La blanche marguerite avec le bouton d’or
Tapissent les prés verts au réveil du printemps ;
Déjà, le paysan qui s’inquiète du temps
Veut labourer son champ après ces bouts de mort.
Sont les forsythias jaunes les tout premiers
A venir dans les haies et dans les buissons bruns ;
On rencontre déjà des traînées de parfums
Exhalées des forêts et des fleurs de pommiers.
Ce que je vois de mes yeux et sens de mon nez
Seront peut-être à vous, chers enfants de demain
Qui prendrez des gouttes de tout entre vos mains
D’enfants à naître et que j’aimerais tant voir nés.
J’ai subi les hivers, supporté les étés
Que vous traverserez non sans quelques soucis
En humant les pensées à côté des soucis,
Inoffensives fleurs de gracieusetés.
Les déserts s’étendront jusqu’en Scandinavie,
Les océans captureront les continents ;
Tout le reste, médiocre, ira incontinent
Jusqu’à l’étouffement d’un embryon de vie.
Alors, je me dépêche d’écrire ces vers
Que vous lirez – qui sait - quand je ne serai plus
Ou courbatu ou de rhumatismes perclus,
La peau ridée et sèche et mes yeux de travers.
Nous avons, par hasard, tué des pies rainées
Et quelques ruminants qui tondaient les gazons.
Il nous reste un isard perdu à l’horizon,
Blond, fier et dominant sur les monts Pyrénées.
Le parc automobile est encore immobile
Tout autant dans le neuf que dans l’occasion
Où s’observent de nombreuses transactions
De même que dans la téléphonie mobile.
Ma fille pleure la Cordillère des Andes
En dévorant des blocs de hachis Parmentier
Accompagnés d’un bon jambon de Parme entier
Que l’on a fait fumer au pin rare des Landes.

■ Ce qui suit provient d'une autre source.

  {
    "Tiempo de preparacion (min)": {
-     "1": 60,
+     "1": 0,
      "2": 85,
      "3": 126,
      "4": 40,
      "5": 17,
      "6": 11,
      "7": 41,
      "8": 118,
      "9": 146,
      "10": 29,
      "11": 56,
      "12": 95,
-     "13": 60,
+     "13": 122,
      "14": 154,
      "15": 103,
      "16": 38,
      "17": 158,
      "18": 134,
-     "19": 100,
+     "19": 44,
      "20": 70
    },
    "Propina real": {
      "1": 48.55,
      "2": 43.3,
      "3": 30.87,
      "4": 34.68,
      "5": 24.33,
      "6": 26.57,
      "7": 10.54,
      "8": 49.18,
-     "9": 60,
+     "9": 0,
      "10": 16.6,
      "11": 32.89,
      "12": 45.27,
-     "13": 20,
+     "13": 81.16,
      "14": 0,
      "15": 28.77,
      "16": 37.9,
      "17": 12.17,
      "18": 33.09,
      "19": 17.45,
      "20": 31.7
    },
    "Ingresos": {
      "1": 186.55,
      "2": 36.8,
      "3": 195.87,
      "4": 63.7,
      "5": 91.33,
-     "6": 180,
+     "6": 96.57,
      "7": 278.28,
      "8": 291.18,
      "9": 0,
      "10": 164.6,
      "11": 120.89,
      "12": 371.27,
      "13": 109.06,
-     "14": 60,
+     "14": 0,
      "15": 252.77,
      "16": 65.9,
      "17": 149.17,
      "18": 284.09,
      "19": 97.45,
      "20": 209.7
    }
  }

Je crois que c’est fini pour Johnny Hallyday,
Vous le verrez passer aux actualités ;
Il a, hélas, été longuement alité
Et de son décès, avait jauni à l’idée.
Jean Ferrat s’est éteint la veille d’un scrutin
Après avoir chanté l’amour, la liberté,
Le chemin incertain que l’âme a déserté
Quand le corps veut toujours gras festin, gros butin.

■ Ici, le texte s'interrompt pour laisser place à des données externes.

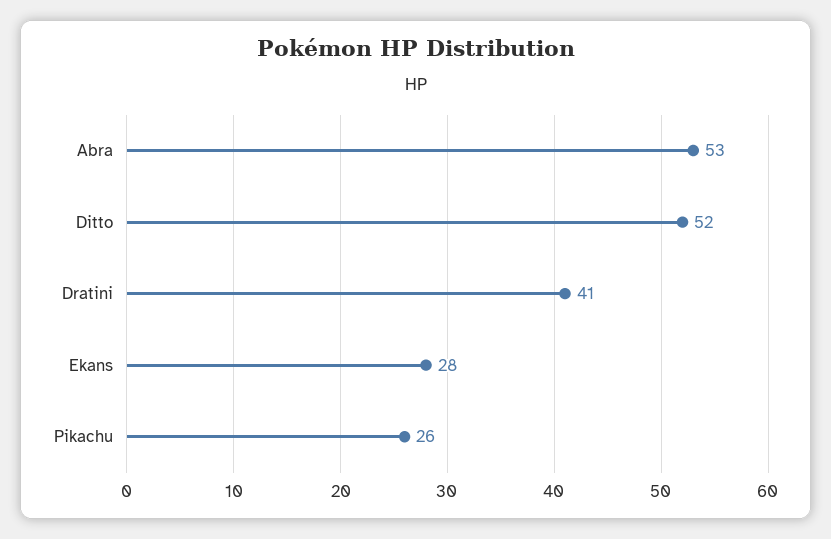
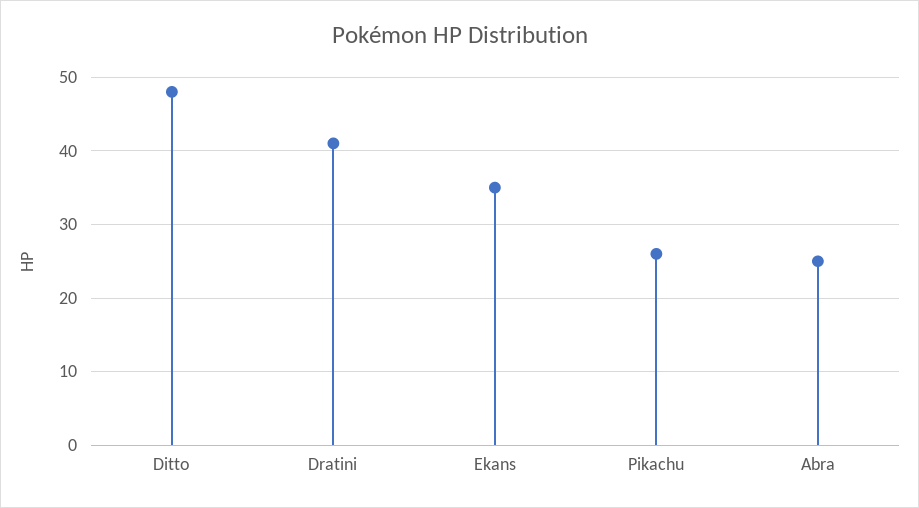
  {
-   "Abra": 53,
+   "Abra": 25,
-   "Ditto": 52,
+   "Ditto": 48,
    "Dratini": 41,
-   "Ekans": 28,
+   "Ekans": 35,
    "Pikachu": 26
  }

D’autres mourront peut-être à la fin de leur vie
A moins que celle-ci dure éternellement ;
Si une âme le dit, dites-vous : elle ment ;
Car, à mon avis, son raisonnement dévie.
Le Mont Blanc n’est plus blanc, au Ventoux, tout se vend ;
Paris n’a plus d’oiseaux dans la rue Vaugirard,
Les rats de ses égouts le soir font le chambard
Et l’on respire un air dont se moque le vent.
Dodo, les enfants do, nés dans les beaux châteaux,
Après Charles Aznavour, vivrez-vous une crise ?

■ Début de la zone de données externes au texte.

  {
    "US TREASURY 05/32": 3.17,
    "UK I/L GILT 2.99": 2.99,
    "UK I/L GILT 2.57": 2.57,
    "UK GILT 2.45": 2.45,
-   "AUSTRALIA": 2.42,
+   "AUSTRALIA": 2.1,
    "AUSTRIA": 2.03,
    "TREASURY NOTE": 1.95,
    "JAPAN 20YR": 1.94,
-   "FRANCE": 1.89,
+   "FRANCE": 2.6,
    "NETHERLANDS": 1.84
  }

Au sommet du gâteau on vous met la cerise
Et de la mer vous ne voyez que les bateaux.
Connaîtrez-vous le lait de nos bovidés roux,
Le tordu salsifis, l’amer du pissenlit,
Les édredons épais qui écrasent le lit,
La bille qu’il suffit de pousser dans le trou ?
Vous nous épaterez, j’en mets ma main au feu,
Enfin, pas tout à fait, juste à vingt centimètres.
Peut-être aurez-vous su ou pu chasser vos maîtres
Qui vont ont bassinés : « Demain, ça ira mieux ! »
Vêtez-vous de bise et couvrez-vous du nuage
Puis dépoitraillez-vous : prenez tout le soleil !
Laissez venir les pluies adoucir votre orteil
Quand vous serez pieds nus sur les chemins sans âge.
Contemplez les forêts : elles repousseront !
Eloignez-vous des mers : regardez-les de haut !
Prenez garde à la bosse qu’elle a dans le dos
La montagne altière avec son ventre rond.
Chantez des chants nouveaux, n’allez pas à l’école,
Soufflez dans des pipeaux et sifflez dans vos doigts ;
Apprenez les oiseaux, pas la règle de trois
Qui n’a pas empêché la bataille d’Arcole.
Ah ! Comme il me ravit ce monstrueux propos
Dur à tenir dans le rire et dans le délire ;
J’ai voulu vous écrire afin de vous élire
Présidents d’une jeunesse bien dans sa peau.